* [INSTRUCTIONS]:
A. From the Metabase text below, list every kind of material the chapter wiki is used to document.
B. In the Metabase text below, what did the team compile to guide its work developing the knowledge base?

* [SOURCE TEXT]:
After the initial setup was done, with Metabase up and running, we were ready to start filling it with content. We elected to start with something we are familiar with – the internal knowledge base of Wikimedia Sverige. In this study, we will describe how we went about it, with a focus on the process, so that other affiliates considering using Metabase for this purpose know what to expect.

Background

Starting with our own data was a given, as we had a good understanding of its structure. Our chapter wiki, where it all lives, is our central information repository. We use it to document everything related to our operations – our projects and their constituent parts, like batch uploads and activities, together with the metrics that we report to WMF and partners; grant applications and project reports; annual plans and reports; board meeting minutes; policies and employee guidelines. The information collected over the years makes it possible for others to learn about our work (we are all about transparency in the Wikimedia world, after all, especially considering that we are a non-profit association and rely heavily on the support from our members and the general public), but at the same time it's also a reference for ourselves. We use categories and templates to structure the information, but it's not exactly a secret that it's not always easy, even for us, to quickly find what we're looking for, especially if we want to aggregate data or search across different projects. That's why turning some of the information into linked data was an appealing experiment.

Our staff members contribute to and read the wiki every day, using it in different ways depending on their roles. With that in mind, we started out by compiling a set of personas, based on real staff members, to guide us in our work developing the knowledge base. We quickly realized that we – the few individuals working on the Metabase project – do not have the same skills and needs as our coworkers, and we should make it as easy as possible for them to understand what Metabase is and isn't, and how they could use it in their work. Throughout the project, we have kept them updated on our work, its purpose and major milestones. We also had a couple sessions where everyone could contribute with data relevant to their expertise – create an item for two for a report they authored or an edit-a-thon they organized. In this way, we ensured there's a good understanding of why we, as an organization, are investing resources in building Metabase; at the same, by watching our colleagues and listening to their feedback, we got a (slightly!) better idea of the needs of different sorts of users.

* [AVAILABLE DATA]:

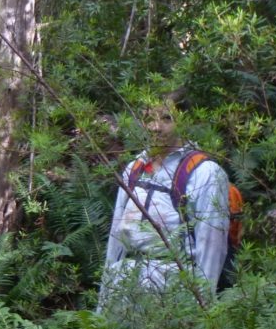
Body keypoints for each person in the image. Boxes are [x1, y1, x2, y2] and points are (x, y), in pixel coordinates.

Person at [98, 96, 231, 312]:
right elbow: (116, 241)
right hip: (123, 284)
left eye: (167, 118)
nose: (155, 127)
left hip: (173, 291)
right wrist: (102, 306)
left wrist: (201, 313)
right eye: (148, 118)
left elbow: (211, 248)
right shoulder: (134, 169)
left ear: (186, 121)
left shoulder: (205, 173)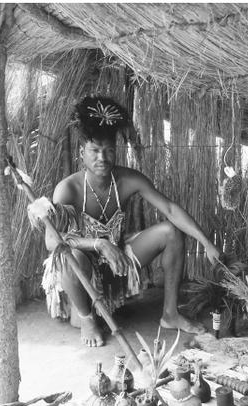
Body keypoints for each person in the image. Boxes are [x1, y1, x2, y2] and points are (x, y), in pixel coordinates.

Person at [42, 95, 220, 347]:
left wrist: (206, 243)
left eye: (109, 150)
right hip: (82, 274)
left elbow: (169, 208)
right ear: (82, 153)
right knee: (68, 255)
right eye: (94, 150)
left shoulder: (127, 180)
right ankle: (86, 316)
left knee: (171, 231)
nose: (102, 157)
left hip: (117, 266)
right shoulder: (68, 188)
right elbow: (52, 241)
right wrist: (99, 244)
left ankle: (170, 314)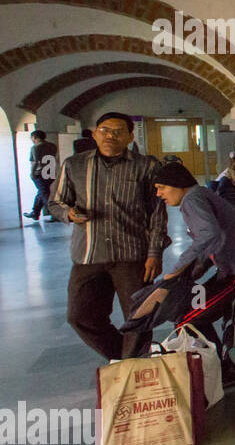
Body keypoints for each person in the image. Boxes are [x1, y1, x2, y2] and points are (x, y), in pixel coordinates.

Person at [46, 112, 167, 361]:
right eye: (104, 130)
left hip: (132, 254)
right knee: (80, 316)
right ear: (94, 134)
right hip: (89, 254)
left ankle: (135, 368)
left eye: (118, 131)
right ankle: (123, 358)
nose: (110, 136)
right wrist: (69, 214)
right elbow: (55, 202)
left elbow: (157, 213)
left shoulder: (146, 166)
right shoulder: (74, 165)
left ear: (130, 136)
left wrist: (155, 253)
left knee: (140, 316)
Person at [152, 161, 235, 384]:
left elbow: (209, 234)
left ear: (177, 184)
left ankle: (219, 370)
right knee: (187, 312)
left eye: (162, 188)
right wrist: (198, 268)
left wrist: (178, 269)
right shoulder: (199, 195)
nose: (159, 194)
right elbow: (214, 240)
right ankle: (219, 366)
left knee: (187, 319)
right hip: (233, 272)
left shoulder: (192, 200)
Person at [22, 130, 58, 223]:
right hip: (51, 172)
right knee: (43, 191)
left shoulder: (35, 147)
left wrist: (32, 173)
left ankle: (55, 214)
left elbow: (35, 162)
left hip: (40, 173)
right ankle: (35, 212)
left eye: (32, 138)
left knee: (44, 192)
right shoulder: (52, 145)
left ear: (35, 137)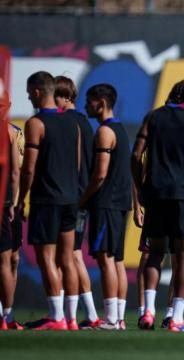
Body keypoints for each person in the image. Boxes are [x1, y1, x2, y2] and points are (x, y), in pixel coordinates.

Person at [132, 77, 184, 332]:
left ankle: (148, 311)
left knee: (154, 254)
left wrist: (141, 188)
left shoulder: (154, 116)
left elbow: (136, 155)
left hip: (156, 194)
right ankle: (176, 318)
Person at [18, 71, 80, 330]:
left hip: (47, 199)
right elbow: (77, 163)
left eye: (28, 91)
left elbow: (28, 169)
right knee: (67, 259)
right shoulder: (72, 122)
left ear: (36, 92)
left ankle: (56, 317)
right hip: (70, 198)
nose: (27, 96)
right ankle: (72, 318)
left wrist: (21, 199)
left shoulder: (35, 123)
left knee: (46, 257)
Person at [79, 83, 131, 330]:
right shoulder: (120, 129)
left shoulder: (104, 132)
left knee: (106, 260)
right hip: (120, 204)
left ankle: (111, 320)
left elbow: (100, 175)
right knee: (117, 260)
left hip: (106, 203)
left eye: (88, 101)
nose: (85, 106)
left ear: (100, 102)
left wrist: (82, 199)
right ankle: (118, 319)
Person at [53, 76, 101, 329]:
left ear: (61, 97)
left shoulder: (64, 122)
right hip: (81, 196)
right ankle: (84, 314)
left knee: (69, 256)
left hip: (69, 196)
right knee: (72, 255)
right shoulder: (85, 123)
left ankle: (67, 315)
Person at [0, 87, 23, 330]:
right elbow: (16, 172)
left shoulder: (14, 132)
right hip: (7, 204)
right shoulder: (9, 132)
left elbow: (20, 171)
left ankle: (6, 315)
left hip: (8, 204)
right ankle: (6, 316)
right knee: (5, 261)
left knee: (9, 260)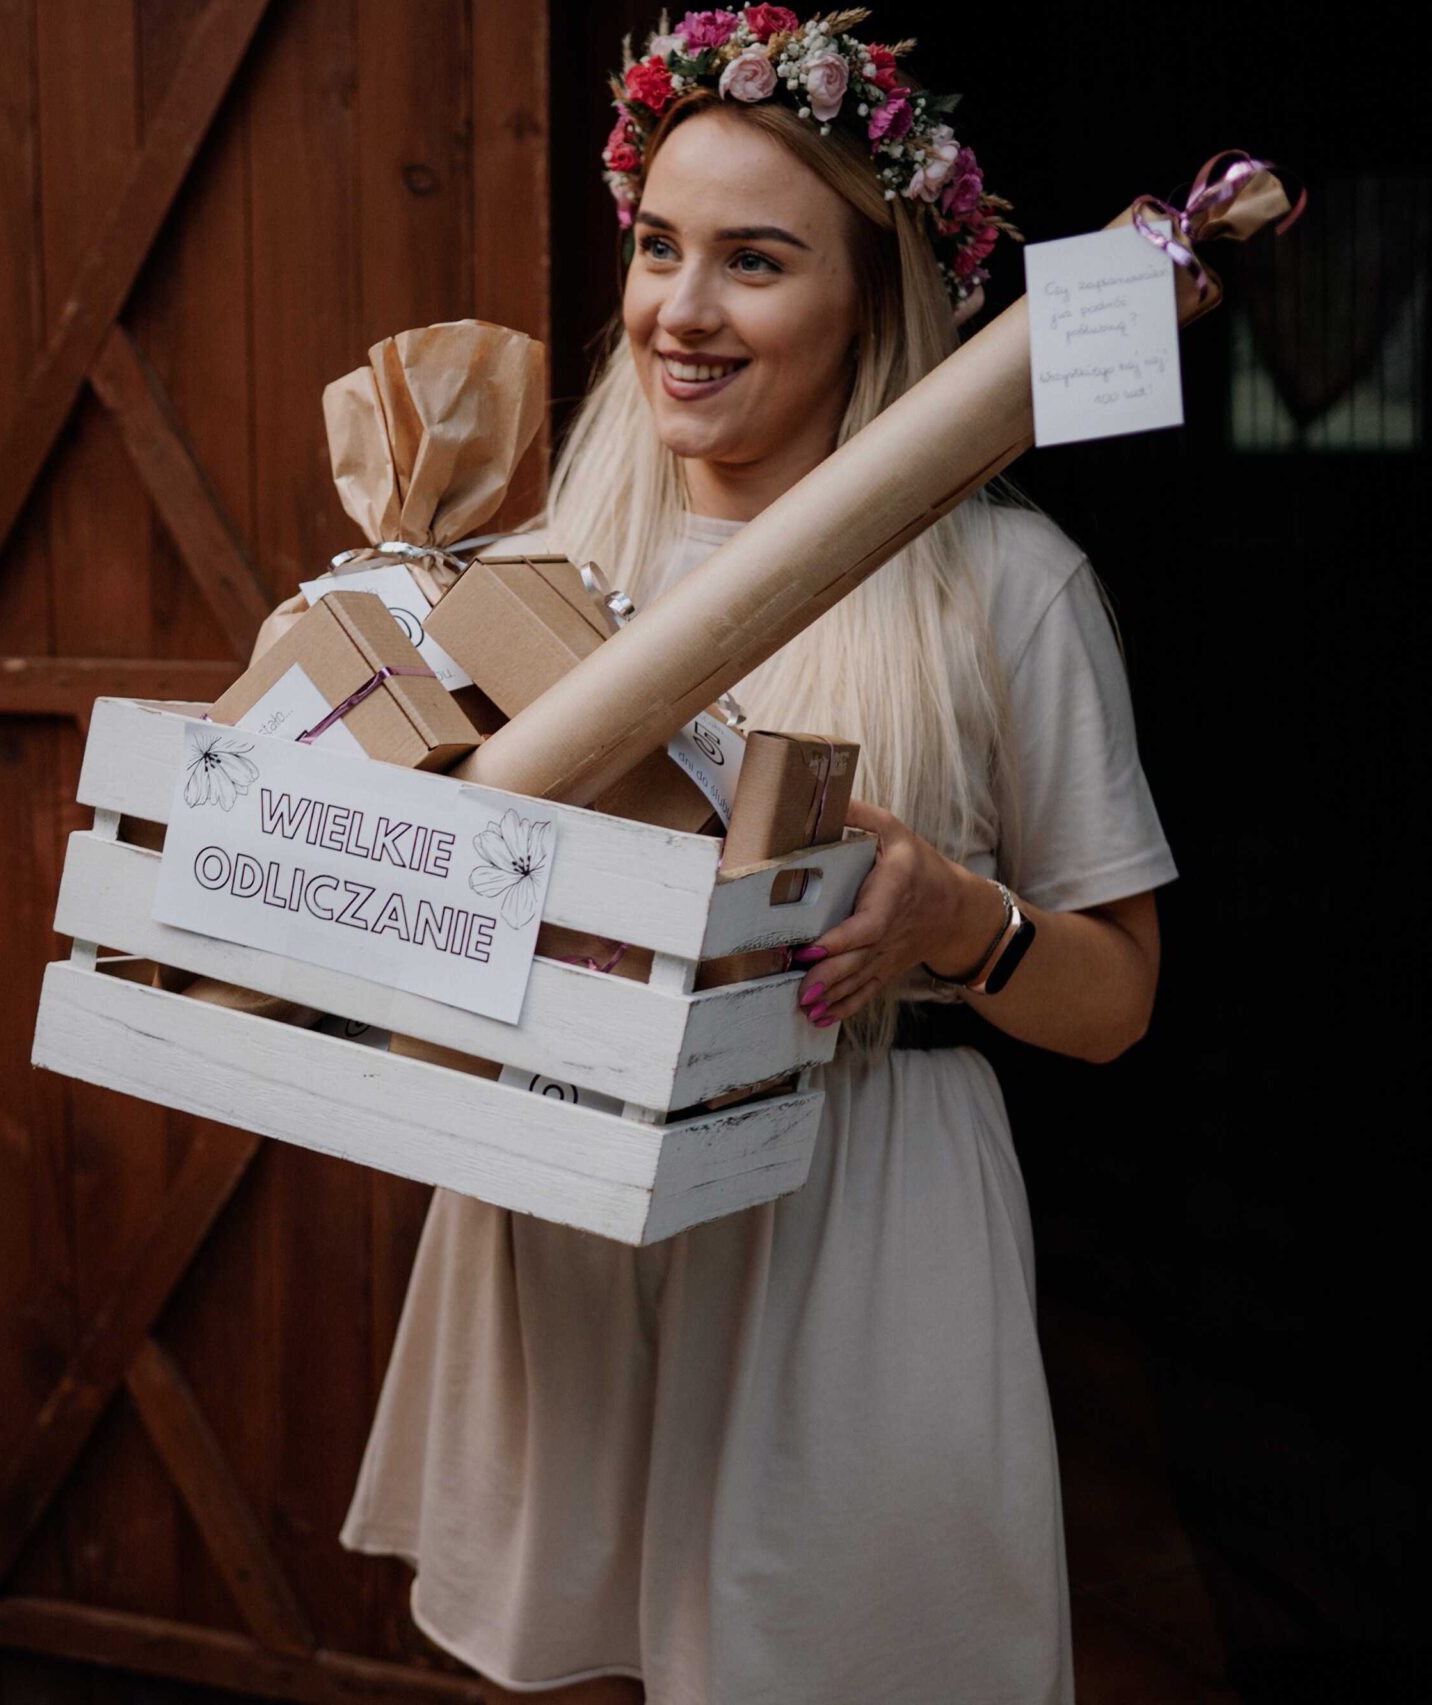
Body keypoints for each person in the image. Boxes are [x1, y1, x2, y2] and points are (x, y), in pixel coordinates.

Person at [340, 13, 1166, 1704]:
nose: (681, 310)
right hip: (568, 1210)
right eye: (659, 247)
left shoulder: (1010, 589)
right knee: (574, 1659)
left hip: (849, 1221)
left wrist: (958, 917)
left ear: (871, 298)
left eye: (756, 260)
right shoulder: (532, 575)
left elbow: (1119, 1004)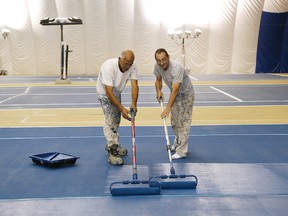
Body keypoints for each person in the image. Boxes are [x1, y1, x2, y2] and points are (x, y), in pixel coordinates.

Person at [96, 50, 139, 165]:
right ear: (120, 59)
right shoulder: (108, 67)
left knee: (116, 120)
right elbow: (109, 92)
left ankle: (115, 143)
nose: (128, 66)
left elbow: (135, 85)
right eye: (126, 63)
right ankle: (112, 152)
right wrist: (121, 108)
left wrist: (134, 103)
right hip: (105, 94)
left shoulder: (133, 66)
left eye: (130, 64)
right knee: (110, 121)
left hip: (116, 93)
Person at [153, 48, 195, 159]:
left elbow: (175, 89)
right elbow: (158, 80)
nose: (161, 63)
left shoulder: (176, 68)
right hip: (175, 95)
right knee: (175, 122)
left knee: (183, 123)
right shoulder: (157, 67)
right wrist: (158, 91)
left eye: (163, 60)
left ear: (168, 57)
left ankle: (182, 151)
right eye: (159, 60)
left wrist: (167, 108)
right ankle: (178, 142)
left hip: (186, 95)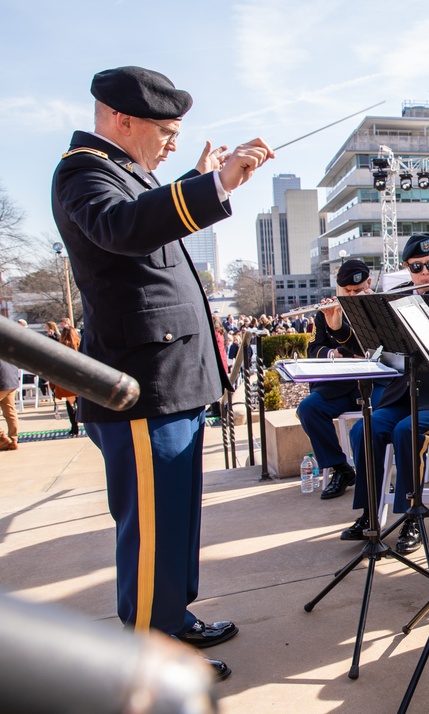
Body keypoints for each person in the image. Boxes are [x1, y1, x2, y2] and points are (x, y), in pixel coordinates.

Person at [51, 65, 274, 680]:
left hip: (168, 377)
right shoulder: (82, 172)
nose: (173, 142)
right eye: (166, 130)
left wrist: (195, 182)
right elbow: (125, 228)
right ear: (123, 120)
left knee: (174, 514)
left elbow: (147, 216)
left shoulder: (125, 174)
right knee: (151, 525)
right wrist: (211, 184)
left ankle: (170, 617)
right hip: (141, 384)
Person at [342, 233, 429, 554]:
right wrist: (359, 313)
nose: (426, 274)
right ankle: (370, 513)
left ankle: (412, 516)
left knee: (405, 431)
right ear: (406, 267)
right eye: (418, 267)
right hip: (401, 396)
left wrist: (401, 306)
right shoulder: (393, 296)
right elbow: (375, 348)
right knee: (364, 429)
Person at [297, 260, 384, 500]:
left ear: (369, 282)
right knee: (308, 409)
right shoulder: (325, 312)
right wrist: (331, 353)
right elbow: (313, 349)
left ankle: (381, 475)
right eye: (347, 292)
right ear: (339, 289)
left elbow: (378, 348)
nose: (352, 295)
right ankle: (340, 467)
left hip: (375, 384)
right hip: (340, 386)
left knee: (382, 418)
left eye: (358, 291)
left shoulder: (381, 308)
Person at [50, 319, 82, 436]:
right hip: (80, 381)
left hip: (66, 381)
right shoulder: (80, 346)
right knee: (82, 403)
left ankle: (74, 428)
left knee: (70, 405)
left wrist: (52, 384)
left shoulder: (59, 348)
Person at [0, 358, 18, 451]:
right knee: (10, 411)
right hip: (12, 382)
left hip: (2, 382)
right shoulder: (5, 349)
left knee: (9, 411)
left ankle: (1, 438)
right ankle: (13, 441)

* [RESULTS FOR EACH TASK]:
A.
- Projects and their constituent parts, such as batch uploads and activities, together with the metrics reported to WMF and partners
- Grant applications and project reports
- Annual plans and reports
- Board meeting minutes
- Policies and employee guidelines

B. A set of personas based on real staff members.